Chanan sells his fruits to five children, promising a treasure inside every one. The kids eat the fruit, but complain that all they see is the pit. He tells them gently that the pit IS the treasure. One by one, they plant their seeds, and five wonderful trees spring up, each one bearing fruit, and each fruit carrying its own treasure.

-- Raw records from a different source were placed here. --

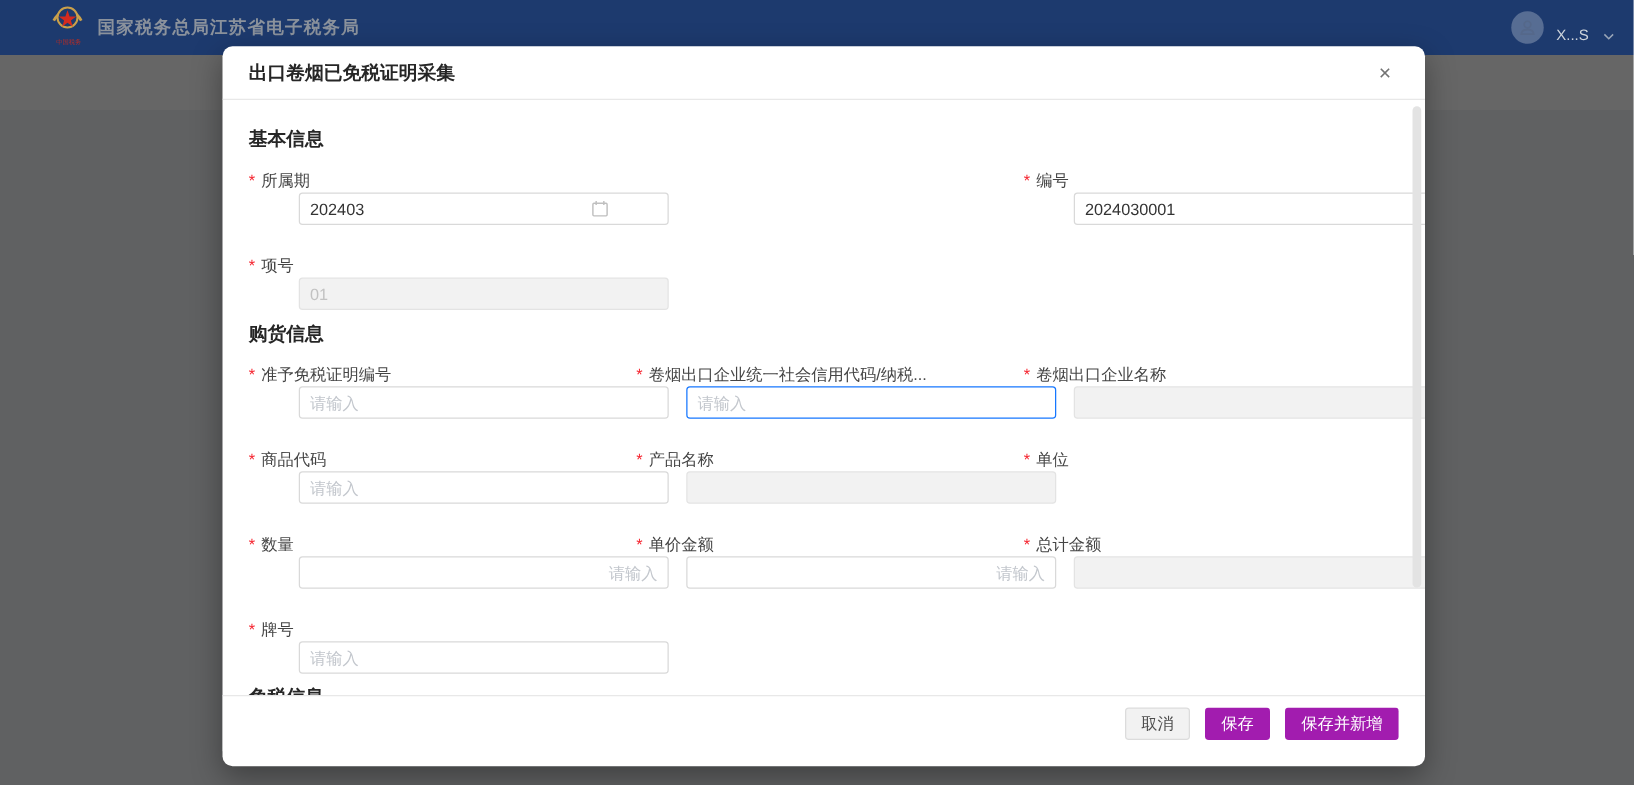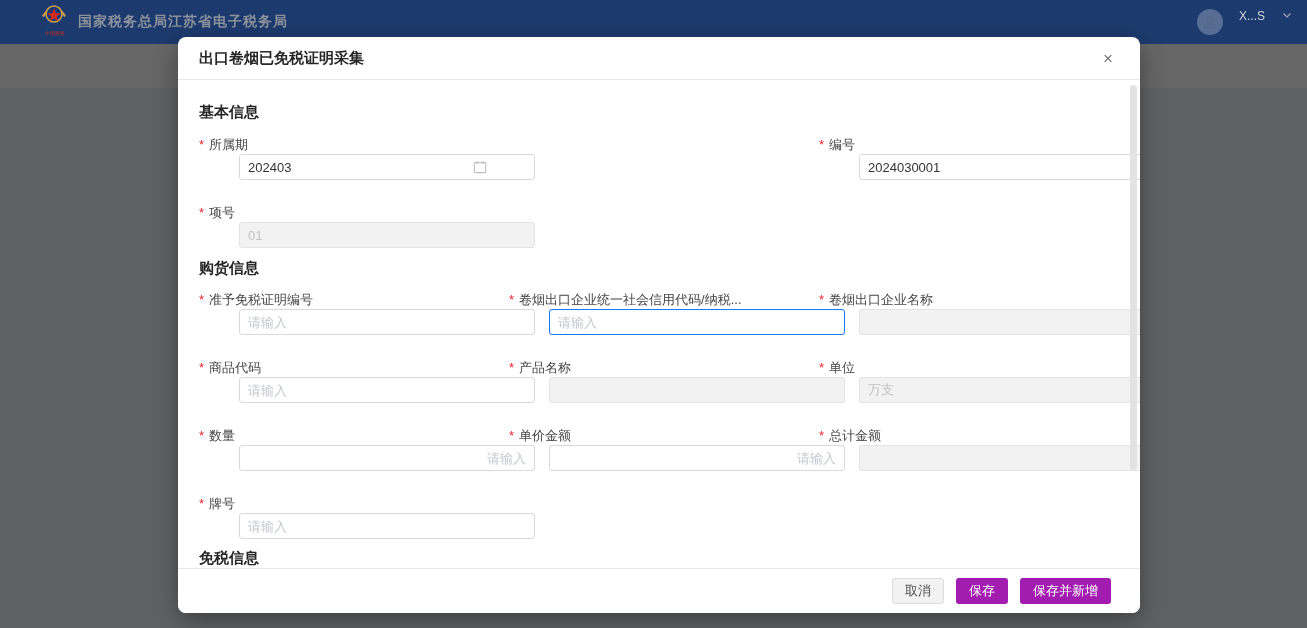--- a/index.html
+++ b/index.html
@@ -8,21 +8,21 @@
 
   
   .page-bg { position:absolute; inset:0; background:#f0f2f5; }
   .page-toolbar { position:absolute; left:0; top:44px; width:100%; height:44px; background:#ffffff; }
 
   
   .app-header { position:absolute; left:0; top:0; width:100%; height:44px; background:#1d3a6e; z-index:10; display:flex; align-items:center; padding:0 14px 0 40px; }
   .logo-wrap { position:relative; width:30px; height:40px; margin-right:8px; flex:0 0 auto; }
   .logo-text { position:absolute; left:0; right:0; top:28px; font-size:5px; color:#c02c22; text-align:center; letter-spacing:0; white-space:nowrap; }
   .hdr-title { font-size:14px; font-weight:700; color:#8b929c; letter-spacing:1px; }
-  .hdr-right { margin-left:auto; display:flex; align-items:flex-start; gap:16px; }
+  .hdr-right { margin-left:auto; display:flex; align-items:flex-end; gap:10px; }
   .avatar { width:26px; height:26px; border-radius:50%; background:rgba(255,255,255,0.26); display:flex; align-items:center; justify-content:center; }
   .user-name { font-size:12px; color:#cdd3db; }
 
   
   .overlay { position:absolute; left:0; top:44px; right:0; bottom:0; background:rgba(0,0,0,0.60); z-index:20; }
 
   
   .modal { position:absolute; left:178px; top:37px; width:962px; height:576px; background:#fff; border-radius:8px; box-shadow:0 8px 24px rgba(0,0,0,0.35); z-index:30; overflow:hidden; }
   .modal-header { position:absolute; left:0; top:0; width:100%; height:43px; border-bottom:1px solid #e8e8e8; display:flex; align-items:center; padding:0 21px; }
   .modal-title { font-size:15px; font-weight:700; color:#262626;text-align:center; }
@@ -39,21 +39,21 @@
   .inp { width:296px; height:26px; border:1px solid #d9d9d9; border-radius:3px; padding:0 8px; font-size:13px; color:#333; background:#fff; outline:none; font-family:"Liberation Sans","DejaVu Sans",sans-serif; }
   .inp::placeholder { color:#c3c7cd; }
   .inp.focused { border:1px solid #1677ff; }
   .inp.disabled { background:#f2f2f2; border-color:#e3e3e3; color:#c2c2c2; }
   .inp.num { text-align:right; }
   .inp.with-icon { padding-right:30px; }
   .inp-icon { position:absolute; right:8px; top:6px; pointer-events:none; }
 
   .scroll-thumb { position:absolute; right:3px; top:4px; width:7px; height:385px; background:#e3e3e3; border-radius:4px; }
 
-  .modal-footer { position:absolute; left:0; bottom:0; width:100%; height:45px; border-top:1px solid #e8e8e8; background:#fff; display:flex; align-items:center; justify-content:flex-end; gap:12px; padding-right:29px; }
+  .modal-footer { position:absolute; left:0; bottom:12px; width:100%; height:45px; border-top:1px solid #e8e8e8; background:#fff; display:flex; align-items:center; justify-content:flex-end; gap:12px; padding-right:21px; }
   .btn { height:26px; border-radius:3px; font-size:13px; padding:0 12px; cursor:pointer; border:1px solid transparent; font-family:"Liberation Sans","DejaVu Sans",sans-serif; }
   .btn-default { background:#f2f2f2; border-color:#dcdcdc; color:#4d4d4d; }
   .btn-primary { background:#a21caf; color:#fff; }
 </style>
 </head>
 <body>
 
 <div class="page-bg">
   <div class="page-toolbar"></div>
 </div>
@@ -136,21 +136,20 @@
     <div class="field" style="left:21px;top:278px">
       <div class="flabel"><span class="req">*</span><span>商品代码</span></div>
       <div class="fctrl"><input class="inp" placeholder="请输入" style=""></div>
     </div>
     <div class="field" style="left:331px;top:278px">
       <div class="flabel"><span class="req">*</span><span>产品名称</span></div>
       <div class="fctrl"><input class="inp disabled" disabled="" value="" style=""></div>
     </div>
     <div class="field" style="left:641px;top:278px">
       <div class="flabel"><span class="req">*</span><span>单位</span></div>
-      <div class="fctrl"><input class="inp disabled" disabled="" value="万支" style=""></div>
     </div>
 
     <div class="field" style="left:21px;top:346px">
       <div class="flabel"><span class="req">*</span><span>数量</span></div>
       <div class="fctrl"><input class="inp num" placeholder="请输入" style=""></div>
     </div>
     <div class="field" style="left:331px;top:346px">
       <div class="flabel"><span class="req">*</span><span>单价金额</span></div>
       <div class="fctrl"><input class="inp num" placeholder="请输入" style=""></div>
     </div>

A great story for Tu b’Shvat or any old time. The vocabulary is not very challenging, and it introduces good vocabulary like אילן, עץ ,פעמון ,גן, and, of course, many exotic fruit-names! We have never tried most of the fruits, including persimmon, guava, dates (fresh).
The tree pictures are so silly; both kids love sitting and staring at them and finding the not-tree objects growing in them: an egg, a boot, a pretzel, a key.
This is our second Hoffer/Hopper book; the first was Ayelet Metayelet, which was also a fun read with the same addictive rhymes.
Oh, wow. I just discovered this YouTube video where you can hear the story read as a class of kids acts it out – no wonder that kid has a cast on his arm, the teacher is letting him climb up a folding table! OMG, my kids will love this video!!! It’s adorable!
Just thought I’d share this…
there's this site called echinuch.org and it has a ton of resources for all the chagim. I thought you might like it. Where do you buy your Hebrew books?
ReplyDeleteI love chinuch/echinuch (same thing, with or without the E)! I use it all the time, and have contributed stuff there, too.
ReplyDeleteI "buy" most of our Hebrew books the same place as our English ones - local public library. We're lucky enough to live close to a big(-ish) Jewish area.
But there are also several places selling books here, including Sigal Books, which I want to try but have been too chicken - it's in someone's home and I'm scared of those kinds of shops for some reason. :-)
How awesome you can borrow these hebrew books at the public library. I've never seen Hebrew books at our local library, though it never hurts to ask. i looked online and books are just expensive.